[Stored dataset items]
--*--

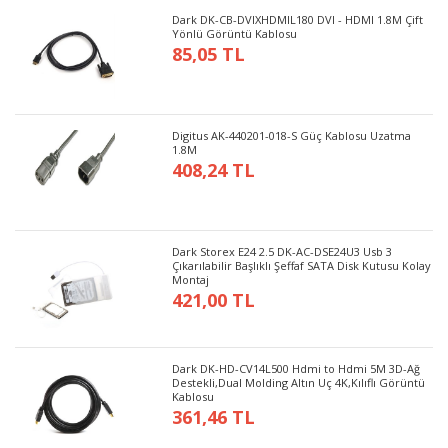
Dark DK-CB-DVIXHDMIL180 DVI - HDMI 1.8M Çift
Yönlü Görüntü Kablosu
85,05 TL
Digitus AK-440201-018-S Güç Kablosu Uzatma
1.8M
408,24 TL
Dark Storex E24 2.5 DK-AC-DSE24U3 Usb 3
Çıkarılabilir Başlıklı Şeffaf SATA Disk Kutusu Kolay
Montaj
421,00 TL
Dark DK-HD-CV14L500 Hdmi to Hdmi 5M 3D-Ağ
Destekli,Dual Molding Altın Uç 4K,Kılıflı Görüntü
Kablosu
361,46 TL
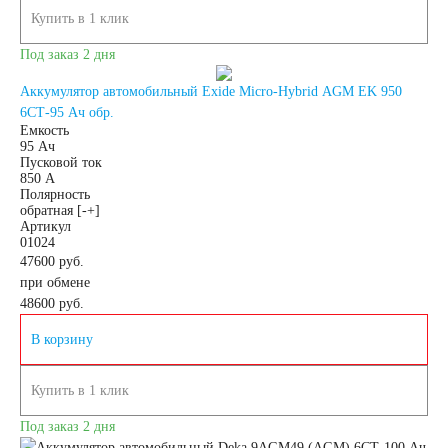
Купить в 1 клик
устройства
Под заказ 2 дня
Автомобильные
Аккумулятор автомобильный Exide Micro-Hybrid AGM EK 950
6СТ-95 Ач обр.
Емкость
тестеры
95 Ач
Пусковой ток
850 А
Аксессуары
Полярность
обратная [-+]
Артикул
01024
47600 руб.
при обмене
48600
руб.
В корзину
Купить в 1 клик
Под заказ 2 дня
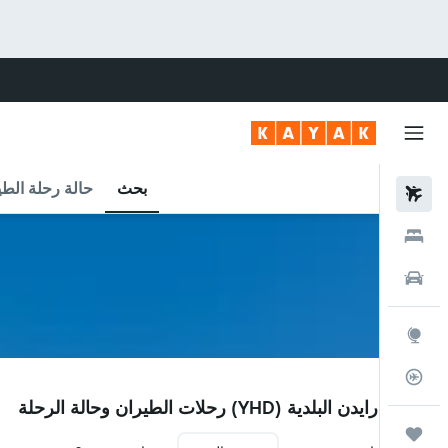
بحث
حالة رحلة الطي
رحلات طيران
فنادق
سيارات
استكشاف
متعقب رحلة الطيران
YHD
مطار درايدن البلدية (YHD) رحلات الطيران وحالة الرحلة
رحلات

--*--

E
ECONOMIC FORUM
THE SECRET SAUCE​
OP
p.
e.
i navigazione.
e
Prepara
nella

--*--

__What is being asked__:
Show each line in the items above that contains the word "رحلات". Case counts.

__Reply to the task__:
رحلات طيران
مطار درايدن البلدية (YHD) رحلات الطيران وحالة الرحلة
رحلات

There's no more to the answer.